Unlike trash bags, they can be left on top of the plants for several days at time. Use row crop covers that weigh about 1 ounce per square yard. They can be used for three or four years, breathe and transmit at least 50 percent of the sunlight.
Row crop covers keep temperatures under the cover about 5 to 6 degrees warmer than the outside temperature. Plastic bags won’t do this.
Make sure row crop covers cannot be blown off the plants or the row. Tack or peg the edges to the soil. Cover the edges with soil.
The added benefit from row crop covers is protection from insects outside the cover. If insects are trapped under the cover that won’t help protect plants and fruits from being devoured or attacked.
If using some form of pest control, apply it and then cover these plants soon after the application. Warm temperatures under crop covers help cool season types of vegetables (lettuce, spinach, broccoli, carrots) grow a bit faster and protects them from wind damage as well.

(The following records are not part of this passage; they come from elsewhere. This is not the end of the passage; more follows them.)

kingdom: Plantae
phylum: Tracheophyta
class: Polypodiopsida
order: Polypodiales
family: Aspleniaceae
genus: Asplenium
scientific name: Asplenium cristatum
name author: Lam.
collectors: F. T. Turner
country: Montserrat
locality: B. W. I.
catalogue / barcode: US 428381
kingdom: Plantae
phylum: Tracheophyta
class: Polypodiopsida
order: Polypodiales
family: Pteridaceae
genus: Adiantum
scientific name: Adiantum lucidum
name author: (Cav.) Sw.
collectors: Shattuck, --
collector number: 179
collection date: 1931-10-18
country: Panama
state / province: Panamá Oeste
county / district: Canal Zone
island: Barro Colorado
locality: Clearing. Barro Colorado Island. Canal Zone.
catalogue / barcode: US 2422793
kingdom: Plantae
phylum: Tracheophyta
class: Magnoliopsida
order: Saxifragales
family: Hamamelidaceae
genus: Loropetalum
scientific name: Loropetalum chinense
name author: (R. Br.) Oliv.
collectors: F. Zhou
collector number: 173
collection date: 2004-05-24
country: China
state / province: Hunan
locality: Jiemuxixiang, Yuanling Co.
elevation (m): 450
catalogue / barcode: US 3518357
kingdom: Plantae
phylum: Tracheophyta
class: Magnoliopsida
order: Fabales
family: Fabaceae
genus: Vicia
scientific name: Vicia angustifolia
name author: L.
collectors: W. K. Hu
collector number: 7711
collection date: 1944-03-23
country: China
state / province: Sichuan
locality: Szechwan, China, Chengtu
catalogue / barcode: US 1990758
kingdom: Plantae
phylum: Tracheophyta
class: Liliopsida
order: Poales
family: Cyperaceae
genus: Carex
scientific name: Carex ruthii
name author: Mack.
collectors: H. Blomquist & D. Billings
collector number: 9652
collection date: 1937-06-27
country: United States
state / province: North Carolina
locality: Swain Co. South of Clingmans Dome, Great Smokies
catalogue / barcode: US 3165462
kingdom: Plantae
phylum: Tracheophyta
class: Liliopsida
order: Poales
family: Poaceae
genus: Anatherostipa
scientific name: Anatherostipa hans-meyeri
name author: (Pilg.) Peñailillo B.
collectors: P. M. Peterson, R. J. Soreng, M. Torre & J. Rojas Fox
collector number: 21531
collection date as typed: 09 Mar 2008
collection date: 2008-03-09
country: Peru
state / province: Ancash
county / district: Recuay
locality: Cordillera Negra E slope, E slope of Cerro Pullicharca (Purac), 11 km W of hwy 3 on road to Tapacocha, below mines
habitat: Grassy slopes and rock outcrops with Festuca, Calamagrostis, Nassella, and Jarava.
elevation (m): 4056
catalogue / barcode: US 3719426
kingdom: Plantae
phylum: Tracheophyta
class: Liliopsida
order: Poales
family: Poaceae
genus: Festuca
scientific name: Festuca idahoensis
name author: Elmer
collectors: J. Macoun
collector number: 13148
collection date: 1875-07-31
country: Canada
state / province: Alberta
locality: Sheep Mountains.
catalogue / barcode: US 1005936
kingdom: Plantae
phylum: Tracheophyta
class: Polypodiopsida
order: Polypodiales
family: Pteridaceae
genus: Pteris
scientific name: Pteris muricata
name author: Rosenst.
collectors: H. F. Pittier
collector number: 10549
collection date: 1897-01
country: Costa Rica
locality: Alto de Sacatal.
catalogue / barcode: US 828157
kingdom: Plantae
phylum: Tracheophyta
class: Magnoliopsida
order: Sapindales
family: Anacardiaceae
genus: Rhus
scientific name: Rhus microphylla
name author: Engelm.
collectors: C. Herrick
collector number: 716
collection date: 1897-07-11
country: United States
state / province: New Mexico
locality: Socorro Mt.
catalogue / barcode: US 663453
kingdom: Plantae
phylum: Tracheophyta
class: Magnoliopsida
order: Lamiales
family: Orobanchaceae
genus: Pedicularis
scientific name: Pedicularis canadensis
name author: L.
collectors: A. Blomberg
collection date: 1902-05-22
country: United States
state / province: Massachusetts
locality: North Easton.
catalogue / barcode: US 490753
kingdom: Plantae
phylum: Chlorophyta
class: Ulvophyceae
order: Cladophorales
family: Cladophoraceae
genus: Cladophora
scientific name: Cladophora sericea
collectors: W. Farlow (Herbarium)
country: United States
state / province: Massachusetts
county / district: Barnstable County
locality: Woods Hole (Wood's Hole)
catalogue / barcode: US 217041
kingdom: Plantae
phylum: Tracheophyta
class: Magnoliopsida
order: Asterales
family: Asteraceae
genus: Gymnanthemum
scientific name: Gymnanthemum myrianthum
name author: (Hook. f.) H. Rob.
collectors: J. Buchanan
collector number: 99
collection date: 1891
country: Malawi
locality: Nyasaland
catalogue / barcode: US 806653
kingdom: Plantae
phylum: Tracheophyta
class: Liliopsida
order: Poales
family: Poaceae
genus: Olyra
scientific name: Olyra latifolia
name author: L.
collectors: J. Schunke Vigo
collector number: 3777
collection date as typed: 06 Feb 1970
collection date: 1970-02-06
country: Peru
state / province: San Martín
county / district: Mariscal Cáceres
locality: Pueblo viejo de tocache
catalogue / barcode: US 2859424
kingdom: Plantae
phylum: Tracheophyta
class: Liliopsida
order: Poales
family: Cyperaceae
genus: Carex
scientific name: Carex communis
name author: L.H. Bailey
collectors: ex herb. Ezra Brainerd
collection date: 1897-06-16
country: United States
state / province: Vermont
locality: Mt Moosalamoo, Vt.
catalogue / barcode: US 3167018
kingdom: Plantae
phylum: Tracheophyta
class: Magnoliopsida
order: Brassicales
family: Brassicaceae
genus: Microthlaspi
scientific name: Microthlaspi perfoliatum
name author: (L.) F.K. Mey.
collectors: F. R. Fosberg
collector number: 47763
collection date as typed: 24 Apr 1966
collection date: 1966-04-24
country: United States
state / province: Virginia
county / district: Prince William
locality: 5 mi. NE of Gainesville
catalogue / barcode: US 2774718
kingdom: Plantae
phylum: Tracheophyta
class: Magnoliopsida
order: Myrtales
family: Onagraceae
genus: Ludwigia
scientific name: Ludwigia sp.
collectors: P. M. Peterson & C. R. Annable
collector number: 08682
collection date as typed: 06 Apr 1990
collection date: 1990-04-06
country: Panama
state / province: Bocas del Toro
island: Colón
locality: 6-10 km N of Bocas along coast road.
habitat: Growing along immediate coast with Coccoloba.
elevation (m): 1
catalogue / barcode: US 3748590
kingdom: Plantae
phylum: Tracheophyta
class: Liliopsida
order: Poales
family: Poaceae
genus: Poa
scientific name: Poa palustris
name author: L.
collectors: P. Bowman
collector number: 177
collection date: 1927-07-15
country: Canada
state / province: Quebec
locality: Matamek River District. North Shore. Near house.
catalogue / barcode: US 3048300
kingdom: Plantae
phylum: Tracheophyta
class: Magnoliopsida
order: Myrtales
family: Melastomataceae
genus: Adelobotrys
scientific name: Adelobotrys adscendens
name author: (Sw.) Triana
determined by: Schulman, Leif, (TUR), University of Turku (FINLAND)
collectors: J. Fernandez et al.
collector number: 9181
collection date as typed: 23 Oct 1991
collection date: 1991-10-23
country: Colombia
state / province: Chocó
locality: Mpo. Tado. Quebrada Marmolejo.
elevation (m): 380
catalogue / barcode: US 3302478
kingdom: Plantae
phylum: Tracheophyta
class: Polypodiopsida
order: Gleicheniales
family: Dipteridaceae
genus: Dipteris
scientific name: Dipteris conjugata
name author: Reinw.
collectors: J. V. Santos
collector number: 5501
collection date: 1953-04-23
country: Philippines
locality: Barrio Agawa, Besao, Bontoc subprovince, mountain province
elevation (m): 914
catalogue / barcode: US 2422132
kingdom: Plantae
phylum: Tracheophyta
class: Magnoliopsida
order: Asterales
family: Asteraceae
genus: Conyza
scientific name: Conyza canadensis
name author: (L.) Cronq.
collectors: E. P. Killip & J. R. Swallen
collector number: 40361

Q: I was reading your article on pruning overgrown oleanders close to the ground to renew them. Our community has a bunch of 10- to 15-year-old Texas rangers that have not been properly maintained. If they were pruned like the oleanders, would they come back so they don’t have woody stalks at the bottom? My concern is they may not recover quickly enough and be an eyesore.
A: The big advantage oleander has when cutting them close to the ground is their rapid growth the following season. With water and fertilizer applied in the spring, they can be 3 to 5 feet tall the following year after being cut nearly to the ground in late winter.
This is not true for Texas ranger. They grow more slowly. But yes, they will regrow from the base if they are pruned close to the ground. They may take two seasons to fully recover to your satisfaction. It is up to you to decide if that is too slow under your circumstances. You may decide to take them out and replace them instead.
Remember, the reason oleanders and Texas rangers look so bad in the first place is because of how they were pruned after they were planted. If they were pruned properly, they would never have woody stalks at the bottom.
As long as the same landscape crew is pruning them, the same problem will appear in about three to five years of pruning. Then you’ll be faced with the same problem all over again.
The proper way to prune Texas rangers is to remove one or two of the largest or oldest stalks near soil level every two to three years and not use hedge shears. This will cause the shrub to grow from these cut stalks and fill in from the base.
Using hedge shears and pruning only the top and sides causes the stalks to become older, woodier and larger in diameter. The leafy stems and flowers will be found only around the top and sides of the shrub.